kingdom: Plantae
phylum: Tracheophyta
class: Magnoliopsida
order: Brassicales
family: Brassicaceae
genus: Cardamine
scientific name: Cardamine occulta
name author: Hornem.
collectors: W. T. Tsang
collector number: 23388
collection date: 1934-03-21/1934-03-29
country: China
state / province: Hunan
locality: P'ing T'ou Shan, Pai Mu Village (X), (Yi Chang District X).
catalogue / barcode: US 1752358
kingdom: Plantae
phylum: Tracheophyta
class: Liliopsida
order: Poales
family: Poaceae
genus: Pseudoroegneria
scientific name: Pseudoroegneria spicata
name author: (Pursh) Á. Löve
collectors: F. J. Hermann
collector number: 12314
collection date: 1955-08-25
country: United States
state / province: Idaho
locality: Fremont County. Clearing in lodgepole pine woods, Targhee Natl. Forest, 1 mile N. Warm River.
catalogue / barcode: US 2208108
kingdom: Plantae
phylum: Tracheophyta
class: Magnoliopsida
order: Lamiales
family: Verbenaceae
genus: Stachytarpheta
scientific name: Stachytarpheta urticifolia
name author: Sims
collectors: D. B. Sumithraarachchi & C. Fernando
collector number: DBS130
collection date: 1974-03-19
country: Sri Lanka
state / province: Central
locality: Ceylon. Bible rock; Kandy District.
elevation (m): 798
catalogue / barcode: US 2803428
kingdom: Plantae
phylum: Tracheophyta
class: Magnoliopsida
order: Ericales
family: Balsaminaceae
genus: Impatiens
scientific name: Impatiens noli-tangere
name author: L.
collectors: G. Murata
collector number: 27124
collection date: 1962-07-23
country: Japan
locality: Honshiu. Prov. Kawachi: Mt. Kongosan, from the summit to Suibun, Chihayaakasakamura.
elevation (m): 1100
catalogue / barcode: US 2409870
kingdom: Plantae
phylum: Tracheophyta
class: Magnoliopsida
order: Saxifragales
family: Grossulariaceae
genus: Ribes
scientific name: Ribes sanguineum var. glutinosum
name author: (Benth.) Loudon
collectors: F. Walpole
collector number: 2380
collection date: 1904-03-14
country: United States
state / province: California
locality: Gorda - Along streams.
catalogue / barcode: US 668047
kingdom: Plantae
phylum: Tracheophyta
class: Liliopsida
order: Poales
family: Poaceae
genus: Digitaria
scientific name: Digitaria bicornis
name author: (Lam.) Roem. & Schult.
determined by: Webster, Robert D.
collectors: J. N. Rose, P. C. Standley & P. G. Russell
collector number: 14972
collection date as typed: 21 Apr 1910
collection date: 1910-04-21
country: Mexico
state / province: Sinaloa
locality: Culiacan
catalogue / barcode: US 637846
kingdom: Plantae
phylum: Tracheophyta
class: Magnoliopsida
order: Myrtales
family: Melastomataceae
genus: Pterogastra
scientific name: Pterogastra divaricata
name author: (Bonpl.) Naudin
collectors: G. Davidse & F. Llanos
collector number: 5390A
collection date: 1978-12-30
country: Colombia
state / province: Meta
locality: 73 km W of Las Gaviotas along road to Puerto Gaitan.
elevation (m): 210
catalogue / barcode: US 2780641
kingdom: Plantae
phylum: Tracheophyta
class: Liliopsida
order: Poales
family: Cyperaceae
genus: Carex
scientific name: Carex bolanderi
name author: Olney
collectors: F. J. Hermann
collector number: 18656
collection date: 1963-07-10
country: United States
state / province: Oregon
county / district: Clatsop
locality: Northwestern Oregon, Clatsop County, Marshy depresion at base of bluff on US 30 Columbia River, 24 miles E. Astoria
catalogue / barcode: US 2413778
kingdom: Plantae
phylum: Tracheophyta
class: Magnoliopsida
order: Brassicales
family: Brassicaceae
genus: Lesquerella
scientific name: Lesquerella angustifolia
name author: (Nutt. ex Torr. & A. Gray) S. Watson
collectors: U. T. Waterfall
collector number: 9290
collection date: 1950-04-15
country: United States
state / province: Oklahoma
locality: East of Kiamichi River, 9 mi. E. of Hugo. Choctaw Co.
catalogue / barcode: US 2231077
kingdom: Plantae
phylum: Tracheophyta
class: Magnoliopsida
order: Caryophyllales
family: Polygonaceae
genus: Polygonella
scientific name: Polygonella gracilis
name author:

------------------------------------------------------------

TASK TO CARRY OUT »
Transcribe the records above word for word, starting with the first line and going on through the line that contains "genus: Stachytarpheta".

FULL RESPONSE »
kingdom: Plantae
phylum: Tracheophyta
class: Magnoliopsida
order: Brassicales
family: Brassicaceae
genus: Cardamine
scientific name: Cardamine occulta
name author: Hornem.
collectors: W. T. Tsang
collector number: 23388
collection date: 1934-03-21/1934-03-29
country: China
state / province: Hunan
locality: P'ing T'ou Shan, Pai Mu Village (X), (Yi Chang District X).
catalogue / barcode: US 1752358
kingdom: Plantae
phylum: Tracheophyta
class: Liliopsida
order: Poales
family: Poaceae
genus: Pseudoroegneria
scientific name: Pseudoroegneria spicata
name author: (Pursh) Á. Löve
collectors: F. J. Hermann
collector number: 12314
collection date: 1955-08-25
country: United States
state / province: Idaho
locality: Fremont County. Clearing in lodgepole pine woods, Targhee Natl. Forest, 1 mile N. Warm River.
catalogue / barcode: US 2208108
kingdom: Plantae
phylum: Tracheophyta
class: Magnoliopsida
order: Lamiales
family: Verbenaceae
genus: Stachytarpheta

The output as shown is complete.